Pomysły

Pomysły

„Ideas are like soap bubbles” – pamiętam, że kiedyś zainspirowało mnie to zdanie. 

Dziś ponownie do niego wracam. Bez pomysłów nie byłoby w moim życiu niczego. Bez „idea” nie wychodziłabym z domu, nie robiłabym zakupów, nie sprzątałabym, nie gotowałabym, nie organizowałabym podróży, nie pisałabym, nie projektowałabym, nie współpracowałabym z dziećmi… 

Bez pomysłu nie byłoby mnie. Bez pomysłu nie byłoby Ciebie i wreszcie bez pomysłu nie byłoby żadnego życia… 

Każdy z nas codziennie sortuje pomysły. Pewną część wyrzuca do kosza, kila testuje, tysiąc uznaje za bezsensowne, a trzy lub cztery za genialne. W efekcie realizuje jeden – ten najbezpieczniejszy, najnormalniejszy i najbardziej praktyczny. Nie chcemy marnować czasu, ryzykować zbyt ryzykownie, wybierać zbyt odważnie i nieracjonalnie. Generalnie chcemy wybierać „mądrze” – czyli tak jak trzeba. Zastanawiam się jednak nad tym czy to mądrość i racjonalizm stanowią podstawy dobrych pomysłów? 

Prawdą jest, że boimy się tego co nowe. 

  • Niedobrze, gdy zaprojektujemy coś naprawdę genialnego i usłyszymy: „to nie jest w modzie”.
  • Niedobrze, gdy zamiast kariery w korporacji wybierzemy pieczenie ciastek, z którego nic nie wyjdzie…
  • Niedobrze, gdy włożymy wszystkie pieniądze w projekt, który nie wyjdzie.
  • Niedobrze, gdy ponownie zmienimy pracę „idąc za głosem serca”

Bardzo niedobrze, gdy na podstawie powyższych upadków wyciągniemy nieprawidłowe wnioski. W efekcie efektów najgorzej, gdy na podstawie nieprawidłowych wniosków zabijemy pomysły, a robienie nowych „soap bubbles” przestanie nas cieszyć. 

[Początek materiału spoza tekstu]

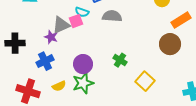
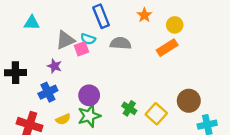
orange rectangle: (181, 20) -> (167, 48), moved
gray triangle: (61, 25) -> (65, 40), moved
brown circle: (170, 44) -> (189, 101), moved
green cross: (120, 60) -> (129, 108), moved

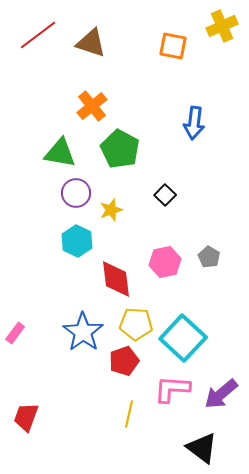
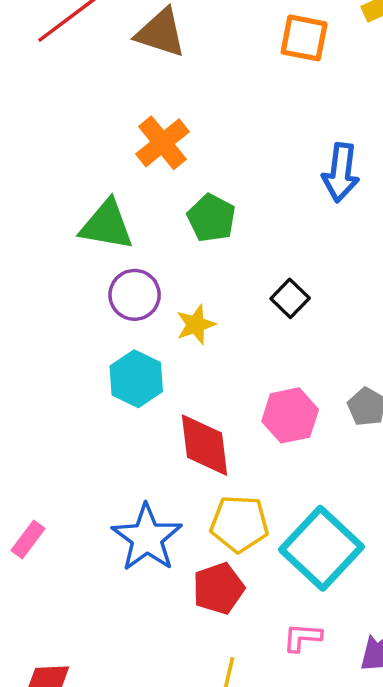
green pentagon: (120, 149) -> (211, 218), size x0.7
pink L-shape: (172, 389) -> (302, 637), size x0.6

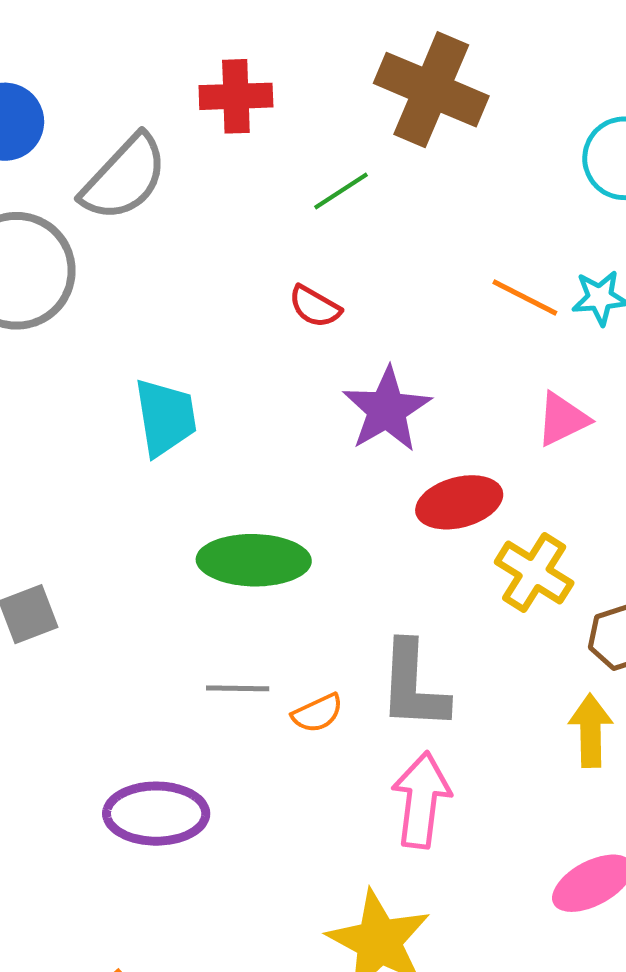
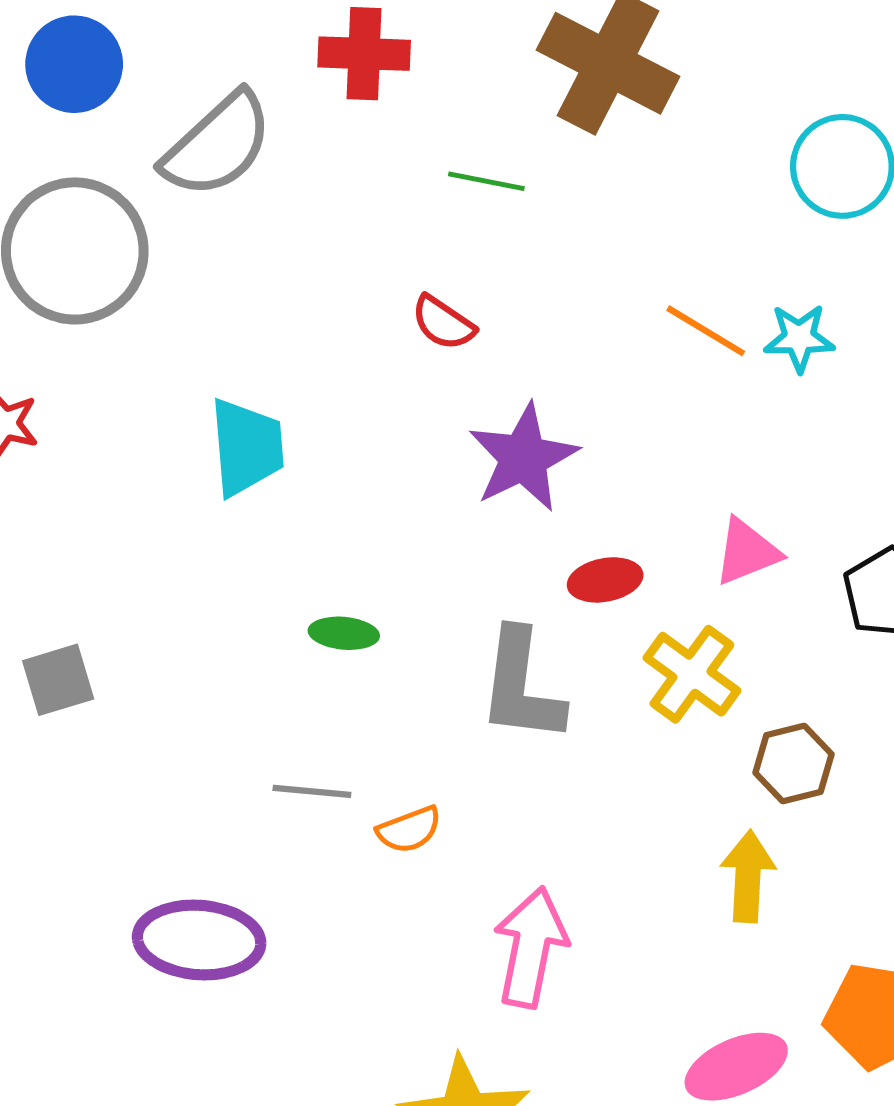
green line: (341, 191) -> (486, 181), turned 40
pink triangle: (562, 419) -> (747, 552), moved
red ellipse: (459, 502) -> (605, 580), size x0.7
green ellipse: (254, 560) -> (344, 633), size x0.5
gray L-shape: (413, 686) -> (521, 686), moved

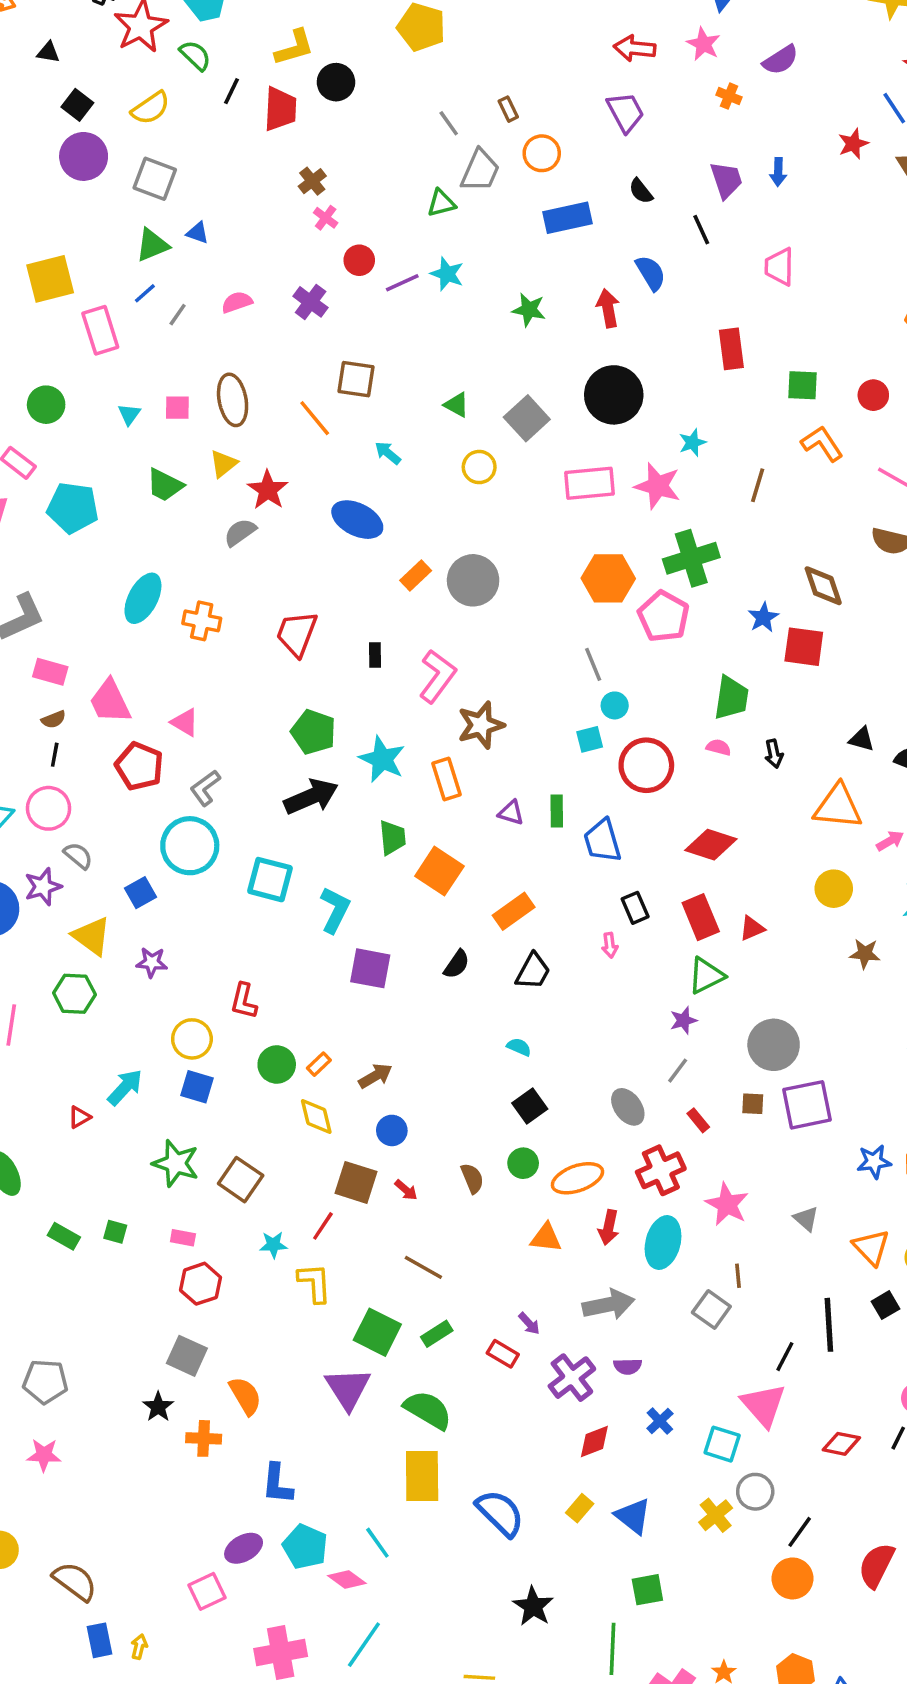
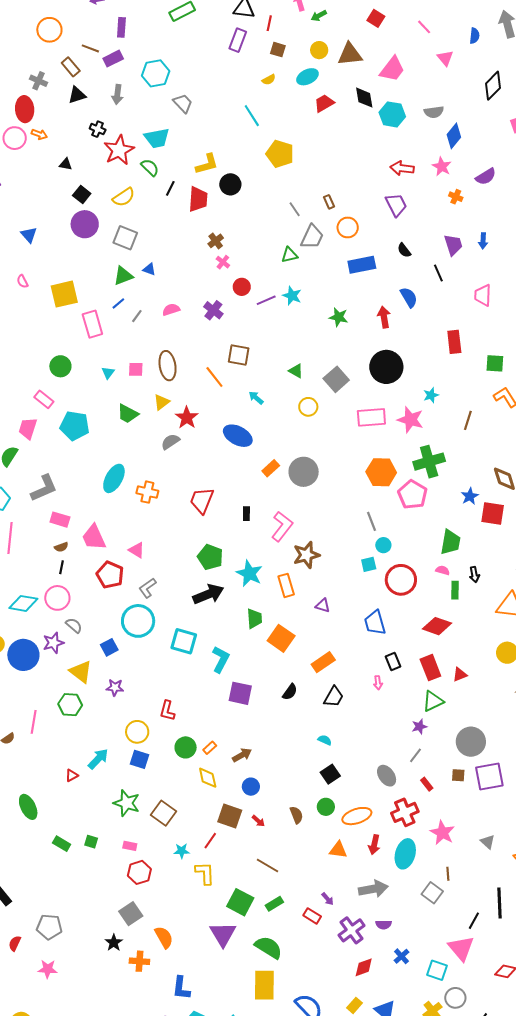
green rectangle: (557, 811) -> (455, 590), moved
gray square: (187, 1356) -> (131, 914), turned 30

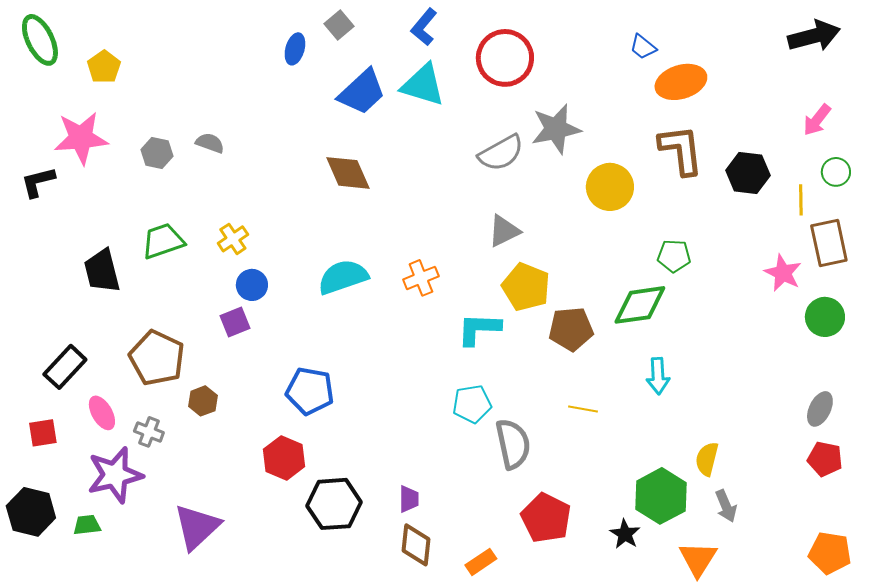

Jakiś czas temu ukazała się na rynku książka Marka Mansona pt. „Hope”. Pomijam fakt, że dzięki wielkiemu szczęściu udało mi się złapać ją na lotnisku w Amsterdamie – ostatni egzemplarz. Cenię kilka rozdziałów książki oraz jej generalną ideę zgodnie z którą autor stara się pokazać, że tak naprawdę wszyscy żyjemy jakąś nadzieją. Wierzymy w prawdy, w które chcemy wierzyć, wyznajemy poglądy, które mają dla nas wartość, poświęcamy się mając nadzieje, podejmujemy decyzje wierząc. 

Bez nadziei nie ma nas. Bez „hope” nie ma celu życia i powodów, aby brać udział w cyklu: wstaję do pracy, pracuję, wracam do domu, powielam scenariusz…

Wracając do pomysłów. Każdy z nas jest mistrzem kreatywności, ponieważ tworzy przeróżne historie. W to co „autorskie” musimy wierzyć, ponieważ jakość tego co kreujemy zależy od siły z jaką wierzymy. Nie ma jednej miary, która określa czym jest pomysł dobry, a czym pomysł zły. Kreatywność wymaga szaleństwa. Nowa idea zmusza do ryzyka. Nie bójcie się baniek mydlanych. Najgorzej jest nie pozwolić im powstać.